Question

An isosceles triangle has two sides of equal length, both measuring eight inches, and a base 'b'. The perimeter of the triangle is 15.7 inches, so the equation to solve is a+b=15.7. Recall that the sum of the two lengths of any two sides of a triangle must be greater than the length of the third side.

Which of the following ranges for 'b' makes sense for possible values in this scenario?

A) b>0 and b<7.7
B) b>0 and b<8
C) b>0 and b<15.7
D) b>0 and b<8.7

Answer 1

The range of values for 'b' in the given scenario is a) b > 0 and b < 7.7.

Step-by-step explanation:

An isosceles triangle has two sides of equal length, both measuring eight inches, and a base 'b'. The perimeter of the triangle is 15.7 inches, so the equation to solve is a+b=15.7. Recall that the sum of the two lengths of any two sides of a triangle must be greater than the length of the third side.

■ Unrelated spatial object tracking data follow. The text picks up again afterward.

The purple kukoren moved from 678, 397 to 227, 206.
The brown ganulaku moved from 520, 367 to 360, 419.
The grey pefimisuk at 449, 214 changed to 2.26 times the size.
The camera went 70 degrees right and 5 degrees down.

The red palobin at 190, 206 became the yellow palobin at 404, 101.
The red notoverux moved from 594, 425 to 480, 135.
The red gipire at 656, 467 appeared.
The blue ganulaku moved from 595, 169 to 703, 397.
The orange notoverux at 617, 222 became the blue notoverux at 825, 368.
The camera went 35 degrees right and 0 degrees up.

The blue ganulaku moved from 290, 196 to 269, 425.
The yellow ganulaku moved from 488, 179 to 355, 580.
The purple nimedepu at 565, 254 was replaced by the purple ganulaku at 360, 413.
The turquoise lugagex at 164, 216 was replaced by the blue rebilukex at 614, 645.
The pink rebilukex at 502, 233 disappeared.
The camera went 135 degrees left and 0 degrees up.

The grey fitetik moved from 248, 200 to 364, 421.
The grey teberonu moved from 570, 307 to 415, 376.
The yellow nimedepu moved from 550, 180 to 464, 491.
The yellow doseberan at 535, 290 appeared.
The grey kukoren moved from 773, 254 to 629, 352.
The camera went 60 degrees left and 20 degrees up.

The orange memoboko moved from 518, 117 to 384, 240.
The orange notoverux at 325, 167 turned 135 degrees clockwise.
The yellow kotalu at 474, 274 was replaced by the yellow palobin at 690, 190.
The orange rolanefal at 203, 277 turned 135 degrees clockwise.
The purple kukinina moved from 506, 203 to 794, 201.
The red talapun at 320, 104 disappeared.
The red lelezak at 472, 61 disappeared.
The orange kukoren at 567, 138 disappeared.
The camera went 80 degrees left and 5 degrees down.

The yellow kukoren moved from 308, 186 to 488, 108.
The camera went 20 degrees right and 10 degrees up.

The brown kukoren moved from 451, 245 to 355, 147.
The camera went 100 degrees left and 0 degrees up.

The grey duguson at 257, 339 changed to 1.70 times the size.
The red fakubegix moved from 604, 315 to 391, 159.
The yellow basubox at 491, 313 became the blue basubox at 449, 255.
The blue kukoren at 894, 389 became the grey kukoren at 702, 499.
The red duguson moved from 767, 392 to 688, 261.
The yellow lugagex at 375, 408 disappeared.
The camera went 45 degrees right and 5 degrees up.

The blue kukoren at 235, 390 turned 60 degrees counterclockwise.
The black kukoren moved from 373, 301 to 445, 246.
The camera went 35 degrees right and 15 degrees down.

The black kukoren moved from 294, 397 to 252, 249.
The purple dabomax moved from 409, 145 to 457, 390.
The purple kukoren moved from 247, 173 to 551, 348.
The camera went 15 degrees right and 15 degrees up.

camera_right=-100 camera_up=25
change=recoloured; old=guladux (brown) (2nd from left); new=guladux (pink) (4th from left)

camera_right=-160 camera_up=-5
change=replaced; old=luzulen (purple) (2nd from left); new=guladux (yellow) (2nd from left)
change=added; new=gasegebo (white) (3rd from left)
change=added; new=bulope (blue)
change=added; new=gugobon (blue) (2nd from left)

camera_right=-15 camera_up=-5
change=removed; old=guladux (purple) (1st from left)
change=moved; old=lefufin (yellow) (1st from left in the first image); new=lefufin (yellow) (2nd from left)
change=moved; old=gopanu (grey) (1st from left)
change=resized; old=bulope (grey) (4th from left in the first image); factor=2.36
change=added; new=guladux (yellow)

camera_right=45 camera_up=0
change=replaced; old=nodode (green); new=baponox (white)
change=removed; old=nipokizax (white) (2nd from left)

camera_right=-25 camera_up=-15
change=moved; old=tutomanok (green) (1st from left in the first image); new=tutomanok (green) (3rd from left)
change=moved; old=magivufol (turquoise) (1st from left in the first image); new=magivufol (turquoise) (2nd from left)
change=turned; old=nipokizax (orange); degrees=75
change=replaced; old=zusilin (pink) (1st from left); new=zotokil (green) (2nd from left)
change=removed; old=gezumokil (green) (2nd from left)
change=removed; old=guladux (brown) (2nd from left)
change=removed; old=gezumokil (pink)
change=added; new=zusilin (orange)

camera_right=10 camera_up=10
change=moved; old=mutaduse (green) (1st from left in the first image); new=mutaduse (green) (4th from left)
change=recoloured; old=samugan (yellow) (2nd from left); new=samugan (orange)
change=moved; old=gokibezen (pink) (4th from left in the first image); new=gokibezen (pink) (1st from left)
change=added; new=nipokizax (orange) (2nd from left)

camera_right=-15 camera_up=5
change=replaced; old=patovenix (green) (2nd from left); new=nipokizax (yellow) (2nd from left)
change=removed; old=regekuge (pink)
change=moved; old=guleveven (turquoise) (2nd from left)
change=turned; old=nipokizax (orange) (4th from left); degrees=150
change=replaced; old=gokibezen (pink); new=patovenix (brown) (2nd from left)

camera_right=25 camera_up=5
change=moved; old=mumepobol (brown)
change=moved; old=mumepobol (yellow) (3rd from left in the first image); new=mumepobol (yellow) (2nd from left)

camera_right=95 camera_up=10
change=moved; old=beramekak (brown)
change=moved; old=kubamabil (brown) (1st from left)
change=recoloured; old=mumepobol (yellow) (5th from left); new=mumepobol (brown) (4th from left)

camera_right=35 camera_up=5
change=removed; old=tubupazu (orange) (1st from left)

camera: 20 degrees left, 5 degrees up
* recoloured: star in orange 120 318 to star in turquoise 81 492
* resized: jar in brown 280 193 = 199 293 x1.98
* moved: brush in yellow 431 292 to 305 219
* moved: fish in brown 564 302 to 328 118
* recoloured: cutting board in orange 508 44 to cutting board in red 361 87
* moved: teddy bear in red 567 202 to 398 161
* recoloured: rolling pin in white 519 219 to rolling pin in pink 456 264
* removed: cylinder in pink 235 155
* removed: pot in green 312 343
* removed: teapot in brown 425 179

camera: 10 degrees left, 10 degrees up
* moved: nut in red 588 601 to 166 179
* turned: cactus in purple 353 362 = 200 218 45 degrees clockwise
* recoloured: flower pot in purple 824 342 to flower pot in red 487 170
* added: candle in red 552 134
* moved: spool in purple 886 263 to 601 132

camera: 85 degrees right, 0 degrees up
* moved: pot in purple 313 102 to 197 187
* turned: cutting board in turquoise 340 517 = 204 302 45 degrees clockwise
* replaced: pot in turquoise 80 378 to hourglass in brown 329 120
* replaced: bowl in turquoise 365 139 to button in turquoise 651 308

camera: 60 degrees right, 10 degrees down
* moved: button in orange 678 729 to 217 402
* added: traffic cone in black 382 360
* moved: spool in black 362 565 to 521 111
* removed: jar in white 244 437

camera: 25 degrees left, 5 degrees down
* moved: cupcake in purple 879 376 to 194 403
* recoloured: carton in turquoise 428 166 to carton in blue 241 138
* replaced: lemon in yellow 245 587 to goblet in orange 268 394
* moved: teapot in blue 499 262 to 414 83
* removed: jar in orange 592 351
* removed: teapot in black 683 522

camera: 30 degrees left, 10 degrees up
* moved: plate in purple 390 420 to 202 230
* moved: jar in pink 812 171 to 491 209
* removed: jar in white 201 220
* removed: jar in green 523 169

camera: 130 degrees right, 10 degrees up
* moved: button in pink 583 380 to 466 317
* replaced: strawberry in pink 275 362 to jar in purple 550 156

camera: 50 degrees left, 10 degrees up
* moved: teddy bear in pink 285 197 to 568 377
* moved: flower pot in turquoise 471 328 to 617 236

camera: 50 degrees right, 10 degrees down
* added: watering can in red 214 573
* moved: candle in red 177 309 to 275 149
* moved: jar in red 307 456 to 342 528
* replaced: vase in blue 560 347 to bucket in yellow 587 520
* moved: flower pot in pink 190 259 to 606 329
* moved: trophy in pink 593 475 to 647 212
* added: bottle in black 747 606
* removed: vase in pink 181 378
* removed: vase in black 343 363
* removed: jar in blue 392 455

To solve for 'b', we substitute the given value for 'a' (which is 8) into the equation. So we have 8 + b = 15.7. Solving for 'b', we subtract 8 from both sides, giving us b = 7.7.

Therefore, the range of values for 'b' that makes sense in this scenario is b > 0 and b < 7.7. Hence, the correct answer is option A) b > 0 and b < 7.7.